Mailbag: A note on RFA tenders

With NFL free agency set to begin Tuesday, David of Colorado Springs brings up a fair point: "Why haven't we heard much about RFA tenders this year?"

David specifically wants to know how it relates to the Detroit Lions, who need to shave more than $11 million in cap space before Tuesday at 4 p.m. ET, but it's worth taking a broader look at what is almost always a drama-less segment of free agency.

RFAs -- "Restricted Free Agents" -- are players who have accrued three years' experience in the NFL. They are eligible for a new contract, but teams can restrict their access by requiring draft-pick compensation for them to move on and receiving the right to match any deal a player receives. Rare is the case when a third-year player is valuable enough to merit a lucrative contract and a draft pick, and a result, RFAs usually don't change teams.

So the only news when it comes to RFAs is typically whether they were issued a tender or not. The level of the tender is mostly an issue of the salary cap.

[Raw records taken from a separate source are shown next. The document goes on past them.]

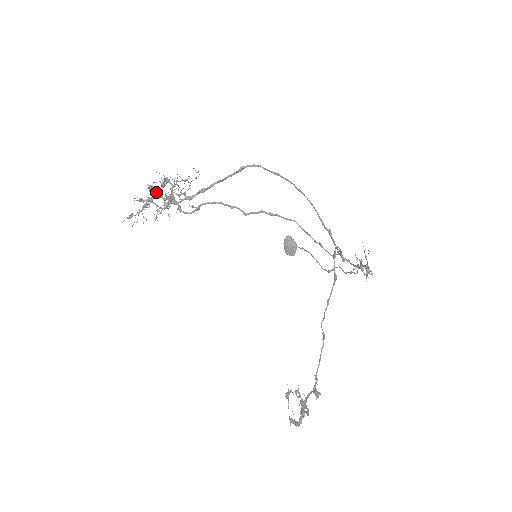
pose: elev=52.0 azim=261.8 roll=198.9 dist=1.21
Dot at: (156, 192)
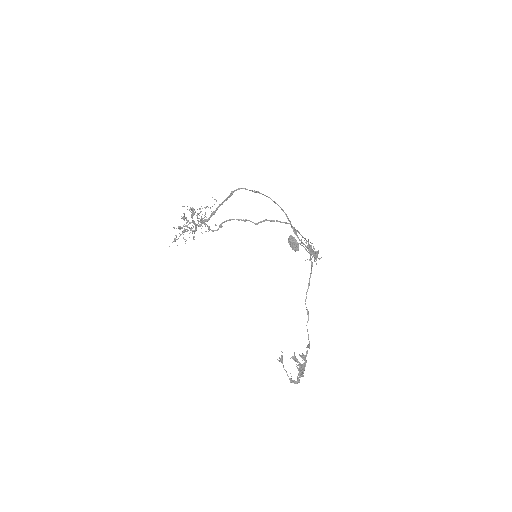
Dot at: (187, 220)
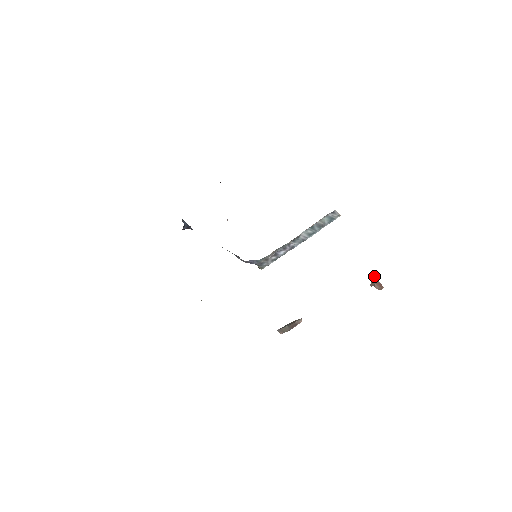
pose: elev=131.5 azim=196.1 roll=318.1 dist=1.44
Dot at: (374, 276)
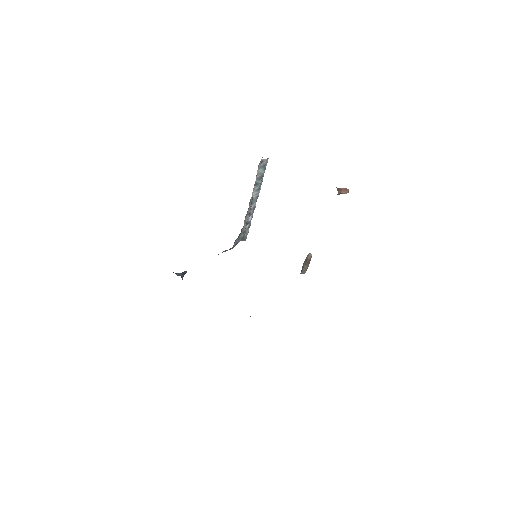
Dot at: occluded
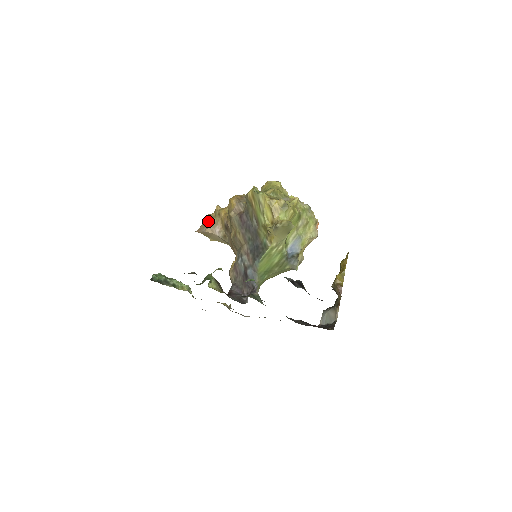
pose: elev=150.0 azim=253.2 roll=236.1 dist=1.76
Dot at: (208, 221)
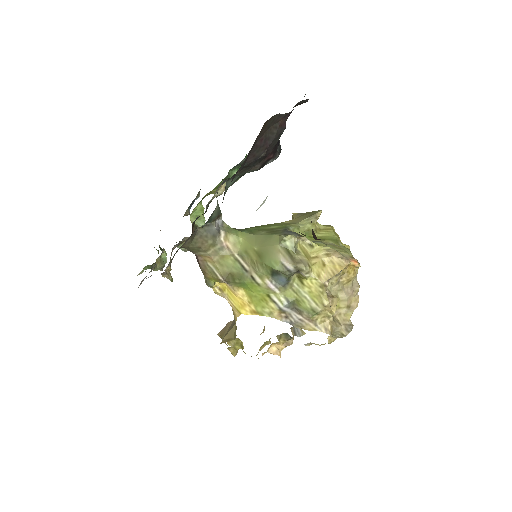
Dot at: occluded
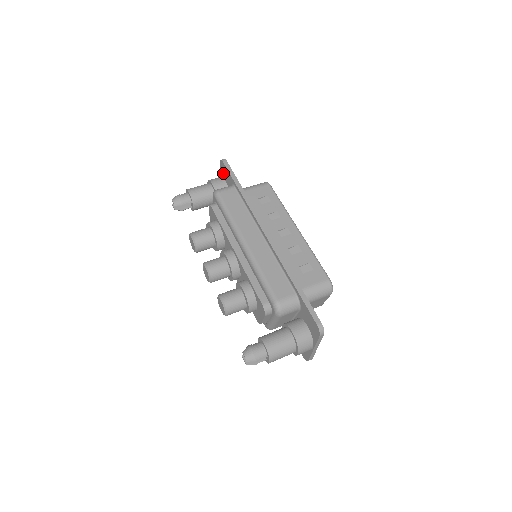
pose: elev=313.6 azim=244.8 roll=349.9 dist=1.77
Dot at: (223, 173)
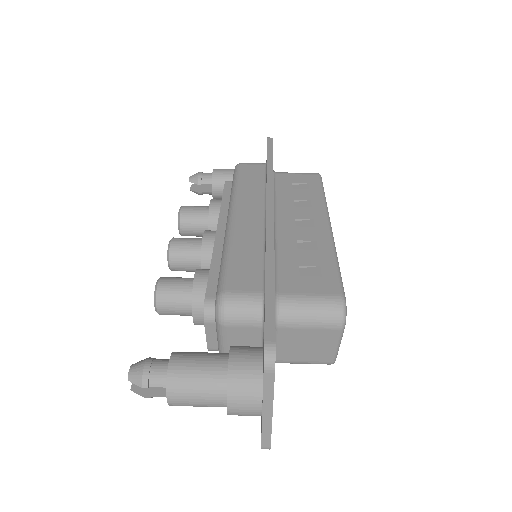
Dot at: occluded
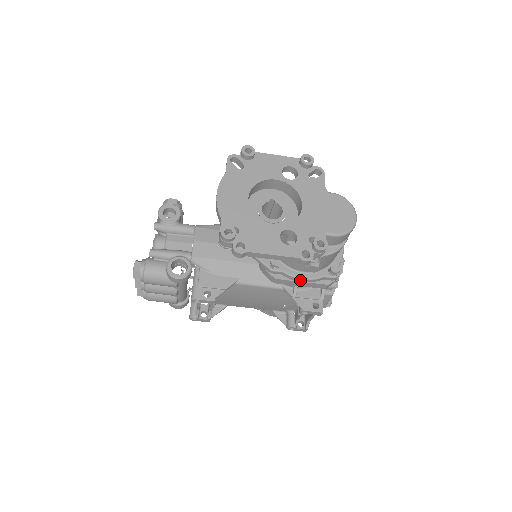
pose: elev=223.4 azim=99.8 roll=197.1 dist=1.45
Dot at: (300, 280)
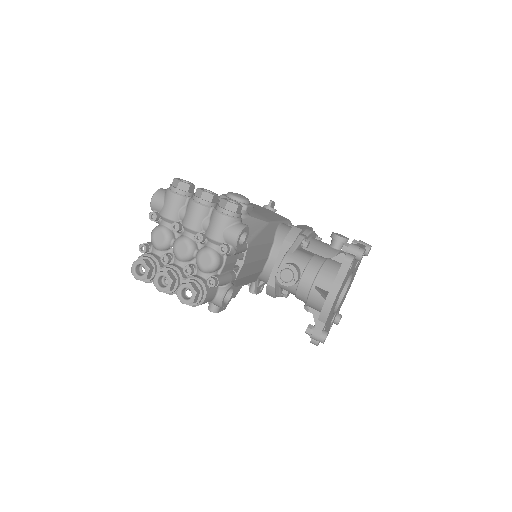
Dot at: occluded
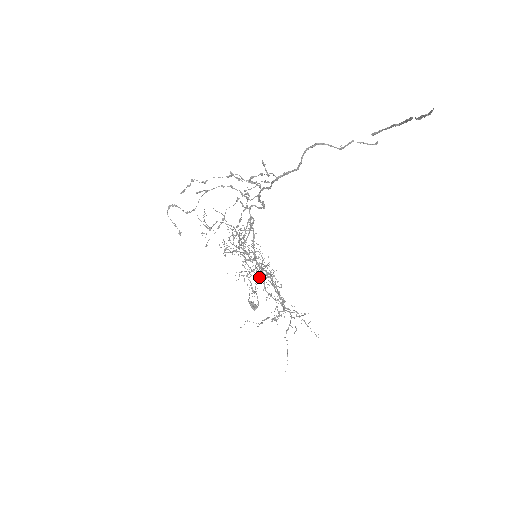
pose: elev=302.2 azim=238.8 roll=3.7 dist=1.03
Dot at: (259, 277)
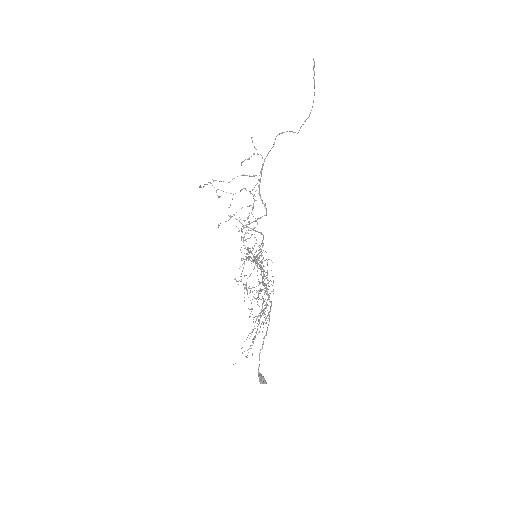
Dot at: occluded
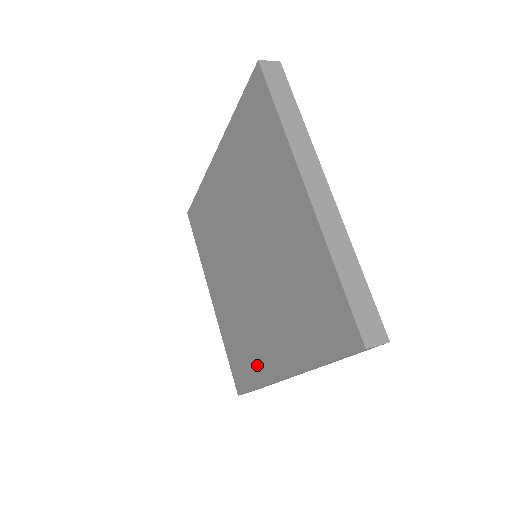
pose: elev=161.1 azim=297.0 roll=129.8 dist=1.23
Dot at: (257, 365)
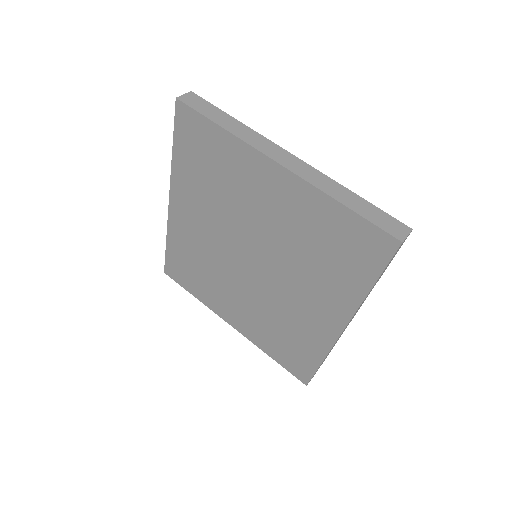
Dot at: (311, 342)
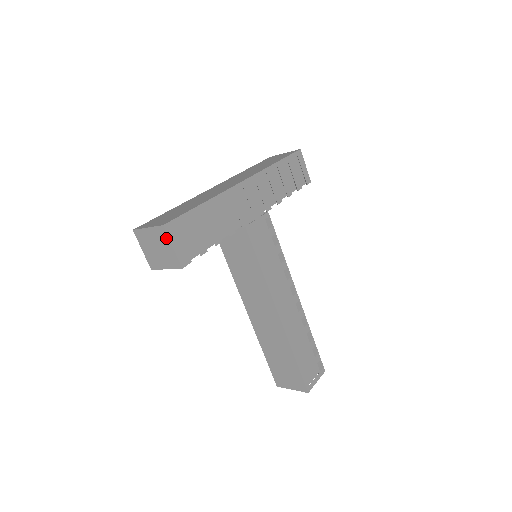
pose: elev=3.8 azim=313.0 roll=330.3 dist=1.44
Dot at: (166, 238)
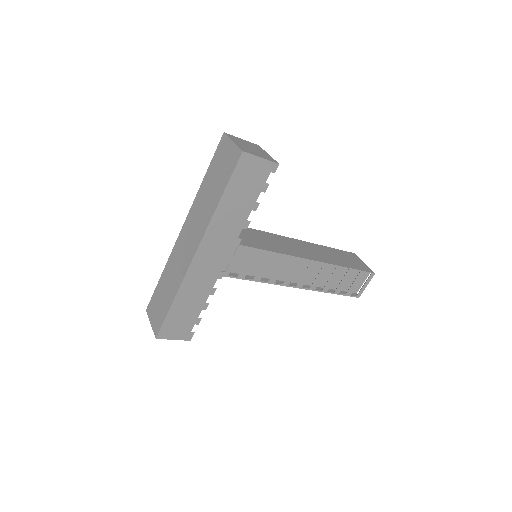
Dot at: (165, 337)
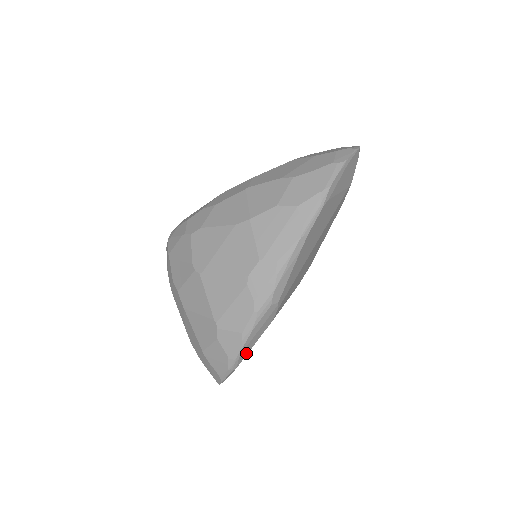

In 2012, according to NFL.com, there are three levels of RFA tenders. A player who requires a first-round compensation will get a tender (and cap number) worth $2.742 million, according to NFL.com. Second-round tenders are worth $1.927 million in cap and cash, and tenders that include right to match only are worth $1.26 million.

The Lions have two significant RFAs: Linebacker DeAndre Levy and defensive tackle Sammie Hill. You would think both would get at least a second-round tender. Would another team give up a second-round pick to acquire either player? Probably not, and every cap dollar will matter this year to the Lions. But they could ensure both players' return beyond a doubt by giving them first-round tenders at a combined additional cost of $1.63 million.

The NFL typically announces tender levels on the day free agency begins, and we'll pass along what we find out before then. Other key RFAs in the NFC North include Chicago Bears running back Kahlil Bell, Minnesota Vikings running back Lorenzo Booker and Vikings linebacker/special-teams ace Kenny Onatolu.